Defense Management

DOD's Estimated Savings for Printing Consolidation Gao ID: NSIAD-92-66 December 31, 1991

In September 1990 testimony before Congress (see GAO/T-NSIAD-91-54) on DOD's plans to consolidate the printing and duplicating functions of the Army, Air Force, Marine Corps, and the Defense Logistics Agency, GAO indicated that (1) the comparability of costs used to develop a savings estimate could not be validated, (2) some of the assumptions used to determine the savings estimate were questionable, and (3) specific plans or decisions as to how and where the savings would be achieved had not been made. Since then, DOD has delayed the consolidation and has provided GAO with more data on its consolidation plans and savings estimate. After reviewing this additional data, GAO concludes that DOD's estimate still has many of the same problems GAO reported in its testimony.

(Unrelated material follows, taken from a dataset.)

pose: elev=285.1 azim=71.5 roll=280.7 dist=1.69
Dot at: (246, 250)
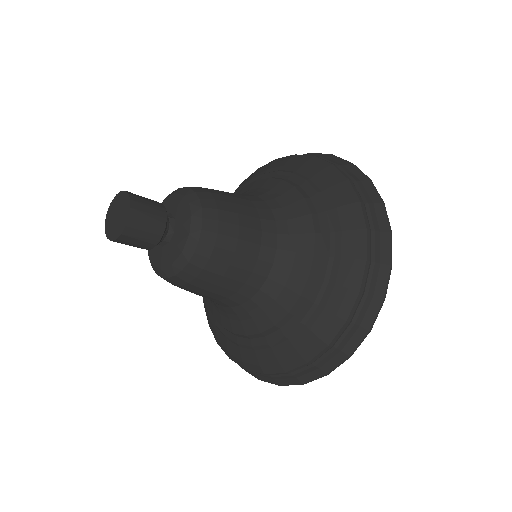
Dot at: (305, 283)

GAO found that: (1) although DOD adjusted its $28.8-million annual savings estimate to reflect cost information based on NPPS actual experience, DOD has not tested the overall cost comparison methodology on any NPPS activities; (2) DOD based its savings estimate on three assumptions involving reduced costs, unchanged annual demand for in-house printing, and centralized management of commercial printing requirements; (3) although NPPS intends to reduce the services' and DLA costs by identifying equipment, personnel, and plant changes that it can make after the consolidation, NPPS has not identified how much it expects to save from each of those reduction actions; (4) NPPS stated that the bulk of its savings will come from personnel reductions and changes; (5) although a Senate report directed the services to deal directly with the Government Printing Office for commercial printing services, NPPS stated that, without commercial printing, its savings estimate is invalid; and (6) a congressional conference report supported the Senate report's direction and gave DOD additional directions providing for congressional oversight of the printing consolidation.